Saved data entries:
______

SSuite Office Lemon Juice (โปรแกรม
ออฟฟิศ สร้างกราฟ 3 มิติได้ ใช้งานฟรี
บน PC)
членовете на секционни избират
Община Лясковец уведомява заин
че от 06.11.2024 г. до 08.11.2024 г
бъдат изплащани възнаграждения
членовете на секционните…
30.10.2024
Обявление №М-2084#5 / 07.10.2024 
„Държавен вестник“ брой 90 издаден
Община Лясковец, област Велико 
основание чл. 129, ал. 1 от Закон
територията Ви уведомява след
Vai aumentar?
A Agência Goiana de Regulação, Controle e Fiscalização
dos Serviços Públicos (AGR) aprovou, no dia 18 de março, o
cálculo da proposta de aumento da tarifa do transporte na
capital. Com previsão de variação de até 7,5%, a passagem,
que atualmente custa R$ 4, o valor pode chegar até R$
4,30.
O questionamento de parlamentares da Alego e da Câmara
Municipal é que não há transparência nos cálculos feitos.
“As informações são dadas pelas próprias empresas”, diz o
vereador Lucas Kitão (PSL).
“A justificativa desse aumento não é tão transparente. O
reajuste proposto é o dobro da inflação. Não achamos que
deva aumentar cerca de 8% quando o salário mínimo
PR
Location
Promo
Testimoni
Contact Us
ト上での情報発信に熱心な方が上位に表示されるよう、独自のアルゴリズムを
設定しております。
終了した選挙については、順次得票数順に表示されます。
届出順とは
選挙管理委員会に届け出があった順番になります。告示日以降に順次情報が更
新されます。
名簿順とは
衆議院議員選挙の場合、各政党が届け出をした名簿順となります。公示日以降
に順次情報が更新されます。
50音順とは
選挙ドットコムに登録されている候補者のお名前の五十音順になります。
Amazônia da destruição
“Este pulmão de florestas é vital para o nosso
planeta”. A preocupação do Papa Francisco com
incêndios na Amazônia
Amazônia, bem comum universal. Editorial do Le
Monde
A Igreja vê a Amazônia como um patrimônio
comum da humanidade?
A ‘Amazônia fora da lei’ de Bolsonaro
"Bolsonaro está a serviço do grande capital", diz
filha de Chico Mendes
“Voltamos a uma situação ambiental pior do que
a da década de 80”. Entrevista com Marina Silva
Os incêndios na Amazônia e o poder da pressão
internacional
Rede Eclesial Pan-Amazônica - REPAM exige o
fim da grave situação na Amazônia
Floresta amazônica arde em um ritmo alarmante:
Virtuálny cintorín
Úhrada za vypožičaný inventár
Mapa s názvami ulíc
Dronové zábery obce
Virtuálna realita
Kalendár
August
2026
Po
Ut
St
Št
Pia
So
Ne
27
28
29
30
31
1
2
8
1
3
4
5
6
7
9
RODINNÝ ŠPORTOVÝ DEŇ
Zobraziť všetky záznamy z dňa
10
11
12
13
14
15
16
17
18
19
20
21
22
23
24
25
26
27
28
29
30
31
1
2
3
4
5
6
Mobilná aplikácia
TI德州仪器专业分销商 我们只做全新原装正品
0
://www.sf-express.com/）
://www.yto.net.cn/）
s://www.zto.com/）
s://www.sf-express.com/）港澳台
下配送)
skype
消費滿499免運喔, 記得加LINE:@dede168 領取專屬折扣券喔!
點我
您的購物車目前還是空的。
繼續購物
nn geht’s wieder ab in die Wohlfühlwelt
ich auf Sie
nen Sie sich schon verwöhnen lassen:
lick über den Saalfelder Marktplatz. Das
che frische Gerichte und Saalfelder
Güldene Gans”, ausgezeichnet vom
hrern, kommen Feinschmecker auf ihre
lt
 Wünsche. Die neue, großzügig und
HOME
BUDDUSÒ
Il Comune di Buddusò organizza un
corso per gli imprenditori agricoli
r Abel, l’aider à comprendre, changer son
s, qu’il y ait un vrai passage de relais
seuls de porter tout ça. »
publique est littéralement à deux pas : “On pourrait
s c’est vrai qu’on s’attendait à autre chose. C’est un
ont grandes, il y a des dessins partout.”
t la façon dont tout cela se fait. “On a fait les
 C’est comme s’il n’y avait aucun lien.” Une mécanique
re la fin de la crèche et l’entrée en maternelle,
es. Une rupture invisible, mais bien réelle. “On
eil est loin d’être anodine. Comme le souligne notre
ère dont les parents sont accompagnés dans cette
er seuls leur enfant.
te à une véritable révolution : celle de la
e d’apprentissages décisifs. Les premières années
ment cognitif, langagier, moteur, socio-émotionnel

______

About this task: Only this range is to be output: the line that contains "er seuls leur enfant." through the last line of the records above, both inclusive.

Finished task:
er seuls leur enfant.
te à une véritable révolution : celle de la
e d’apprentissages décisifs. Les premières années
ment cognitif, langagier, moteur, socio-émotionnel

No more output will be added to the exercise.